_EXERCISE REQUIREMENTS_: Begin at the line below that has "procesos, es". Stop after the line that has "めエリアや、人気の一軒家・建売を検索できます。", repeating each line exactly and leaving out the pictures.

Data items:
*** Begin section ***

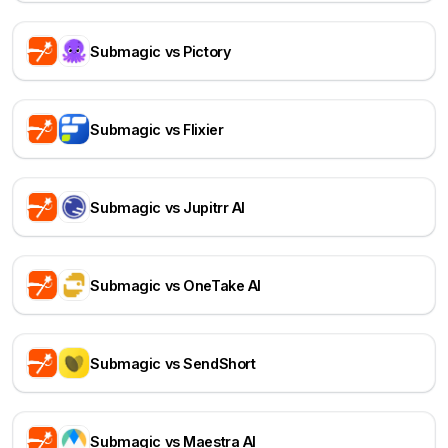
Submagic vs Pictory
Submagic vs Flixier
Submagic vs Jupitrr AI
Submagic vs OneTake AI
Submagic vs SendShort
Submagic vs Maestra AI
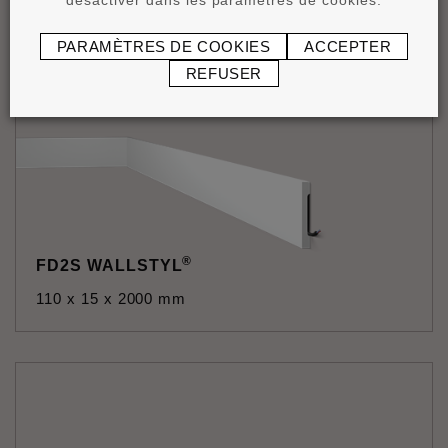
PARAMÈTRES DE COOKIES
ACCEPTER
REFUSER
®
FD2S WALLSTYL
110 x 15 x 2000 mm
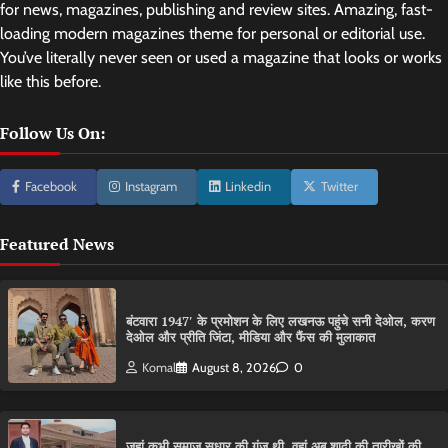
for news, magazines, publishing and review sites. Amazing, fast-
loading modern magazines theme for personal or editorial use.
You’ve literally never seen or used a magazine that looks or works
like this before.
Follow Us On:
Facebook
Instagram
Linkedin
Twitter
Featured News
बंटवारा 1947′ के प्रमोशन के लिए लखनऊ पहुंचे सनी देओल, करण
देओल और प्रीति जिंटा, मीडिया और फैंस की मुलाकात
Komal
August 8, 2026
0
जहां कभी समाज सुधार की गूंज थी, वहां अब शादी की तारीखों की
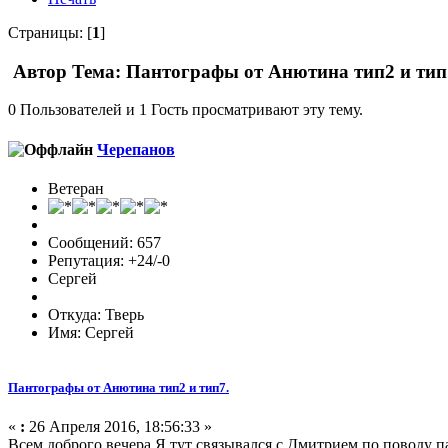
Страницы: [
1
]
Автор
Тема: Пантографы от Анютина тип2 и тип7
0 Пользователей и 1 Гость просматривают эту тему.
Черепанов
Ветеран
Сообщений: 657
Репутация: +24/-0
Сергей
Откуда: Тверь
Имя: Сергей
Пантографы от Анютина тип2 и тип7.
«
:
26 Апреля 2016, 18:56:33 »
Всем доброго вечера.Я тут связывался с Дмитрием по поводу п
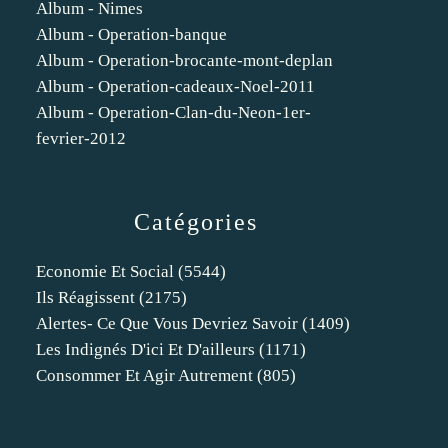
Album - Nimes
Album - Operation-banque
Album - Operation-brocante-mont-deplan
Album - Operation-cadeaux-Noel-2011
Album - Operation-Clan-du-Neon-1er-
fevrier-2012
Catégories
Economie Et Social
(5544)
Ils Réagissent
(2175)
Alertes- Ce Que Vous Devriez Savoir
(1409)
Les Indignés D'ici Et D'ailleurs
(1171)
Consommer Et Agir Autrement
(805)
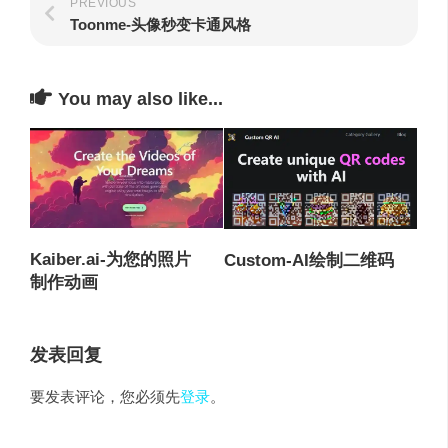
PREVIOUS
Toonme-头像秒变卡通风格
You may also like...
Kaiber.ai-为您的照片
Custom-AI绘制二维码
制作动画
发表回复
要发表评论，您必须先
登录
。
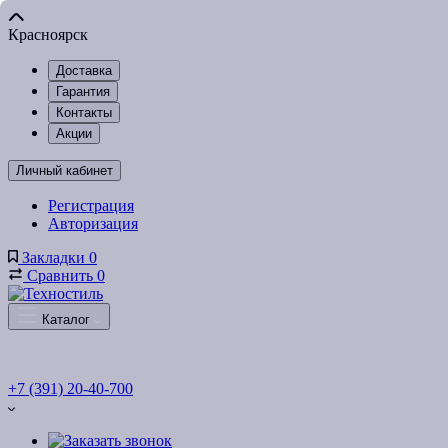
Красноярск
Доставка
Гарантия
Контакты
Акции
Личный кабинет
Регистрация
Авторизация
Закладки
0
Сравнить
0
Каталог
+7 (391) 20-40-700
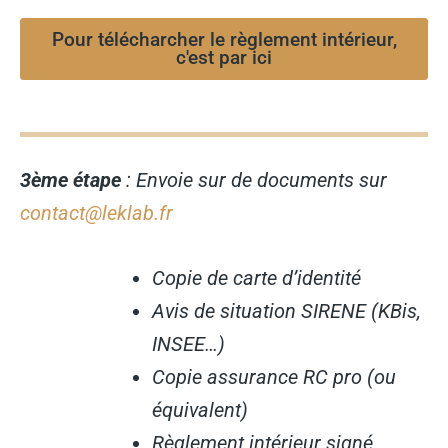
Pour télécharcher le règlement intérieur,
c'est par ici
3ème étape
: Envoie sur de documents sur
contact@leklab.fr
Copie de carte d’identité
Avis de situation SIRENE (KBis,
INSEE…)
Copie assurance RC pro (ou
équivalent)
Règlement intérieur signé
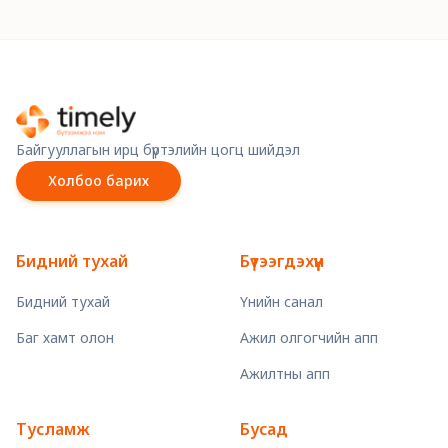
Байгууллагын ирц бүртэлийн цогц шийдэл
Холбоо барих
Бидний тухай
Бүтээгдэхүүн
Бидний тухай
Үнийн санал
Баг хамт олон
Ажил олгогчийн апп
Ажилтны апп
Тусламж
Бусад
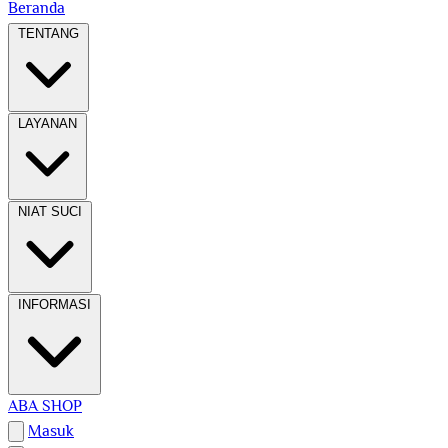
Beranda
TENTANG
LAYANAN
NIAT SUCI
INFORMASI
ABA SHOP
Masuk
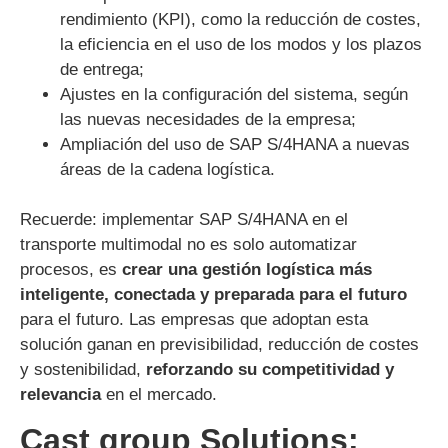
rendimiento (KPI), como la reducción de costes,
la eficiencia en el uso de los modos y los plazos
de entrega;
Ajustes en la configuración del sistema, según
las nuevas necesidades de la empresa;
Ampliación del uso de SAP S/4HANA a nuevas
áreas de la cadena logística.
Recuerde: implementar SAP S/4HANA en el
transporte multimodal no es solo automatizar
procesos, es
crear una gestión logística más
inteligente, conectada y preparada para el futuro
para el futuro. Las empresas que adoptan esta
solución ganan en previsibilidad, reducción de costes
y sostenibilidad,
reforzando su competitividad y
relevancia
en el mercado.
Cast group Solutions:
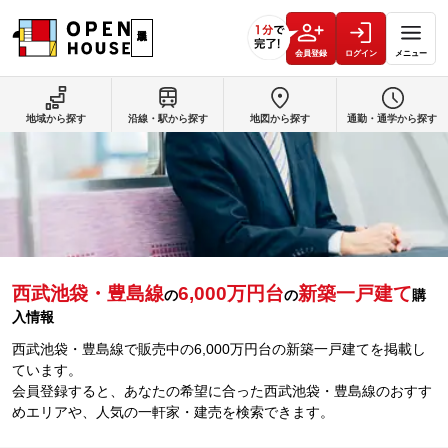
会員登録
ログイン
メニュー
地域から探す
沿線・駅から探す
地図から探す
通勤・通学から探す
西武池袋・豊島線
6,000万円台
新築一戸建て
の
の
購
入情報
西武池袋・豊島線で販売中の6,000万円台の新築一戸建てを掲載し
ています。
会員登録すると、あなたの希望に合った西武池袋・豊島線のおすす
めエリアや、人気の一軒家・建売を検索できます。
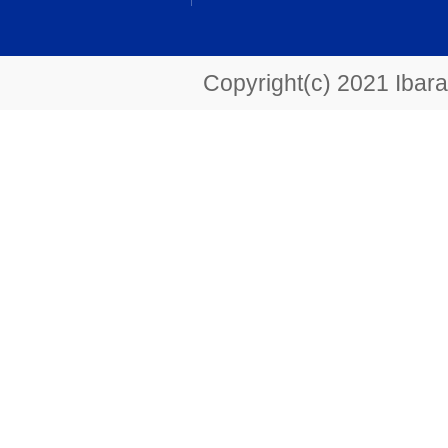
Copyright(c) 2021 Ibarak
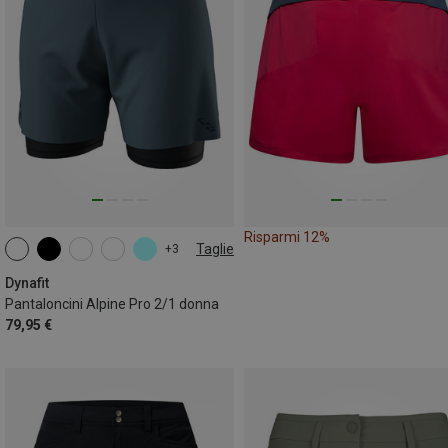
Risparmi 12%
Taglie
+3
XS
S
M
L
XL
Dynafit
Pantaloncini Alpine Pro 2/1 donna
79,95 €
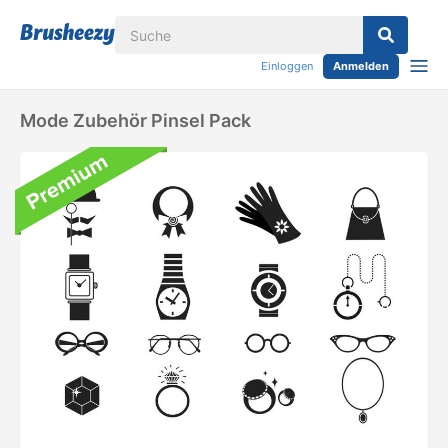
Einloggen
Anmelden
Mode Zubehör Pinsel Pack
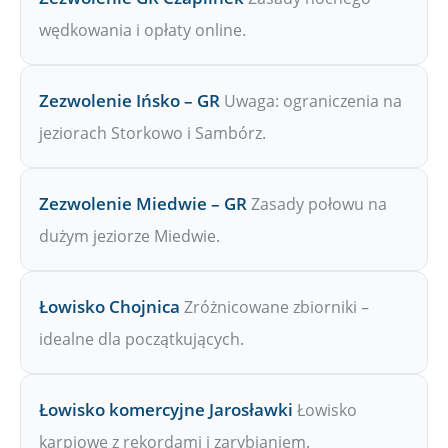
wędkowania i opłaty online.
Zezwolenie Ińsko – GR
Uwaga: ograniczenia na
jeziorach Storkowo i Sambórz.
Zezwolenie Miedwie – GR
Zasady połowu na
dużym jeziorze Miedwie.
Łowisko Chojnica
Zróżnicowane zbiorniki –
idealne dla początkujących.
Łowisko komercyjne Jarosławki
Łowisko
karpiowe z rekordami i zarybianiem.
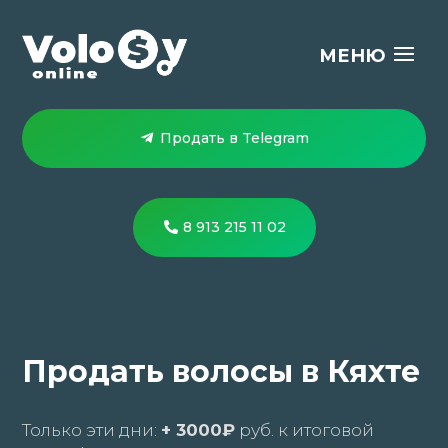
Продать в Telegram
8 913 215 11 02
Продать волосы в Кяхте
Только эти дни:
+ 3000₽
руб. к итоговой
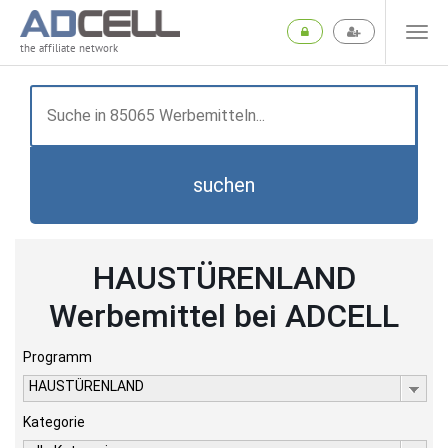
the affiliate network
suchen
HAUSTÜRENLAND
Werbemittel bei ADCELL
Programm
HAUSTÜRENLAND
Kategorie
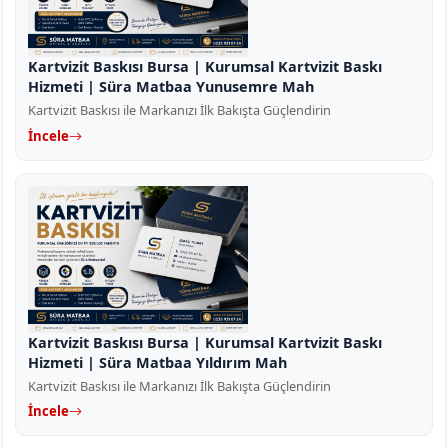
Kartvizit Baskısı Bursa | Kurumsal Kartvizit Baskı
Hizmeti | Süra Matbaa Yunusemre Mah
Kartvizit Baskısı ile Markanızı İlk Bakışta Güçlendirin
İncele
Kartvizit Baskısı Bursa | Kurumsal Kartvizit Baskı
Hizmeti | Süra Matbaa Yıldırım Mah
Kartvizit Baskısı ile Markanızı İlk Bakışta Güçlendirin
İncele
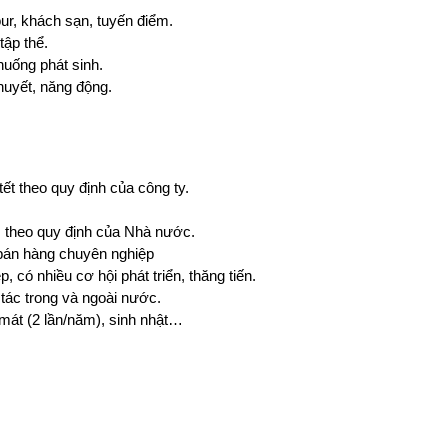
our, khách sạn, tuyến điểm.
tập thể.
huống phát sinh.
 huyết, năng động.
ết theo quy định của công ty.
heo quy định của Nhà nước.
bán hàng chuyên nghiệp
có nhiều cơ hội phát triển, thăng tiến.
 tác trong và ngoài nước.
ỉ mát (2 lần/năm), sinh nhật…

*** End section ***

_SOLVED EXERCISE_:
procesos, es
crear una gestión logística más
inteligente, conectada y preparada para el futuro
para el futuro. Las empresas que adoptan esta
solución ganan en previsibilidad, reducción de costes
y sostenibilidad,
reforzando su competitividad y
relevancia
en el mercado.
Cast group Solutions:
会員登録
ログイン
メニュー
地域から探す
沿線・駅から探す
地図から探す
通勤・通学から探す
西武池袋・豊島線
6,000万円台
新築一戸建て
の
の
購
入情報
西武池袋・豊島線で販売中の6,000万円台の新築一戸建てを掲載し
ています。
会員登録すると、あなたの希望に合った西武池袋・豊島線のおすす
めエリアや、人気の一軒家・建売を検索できます。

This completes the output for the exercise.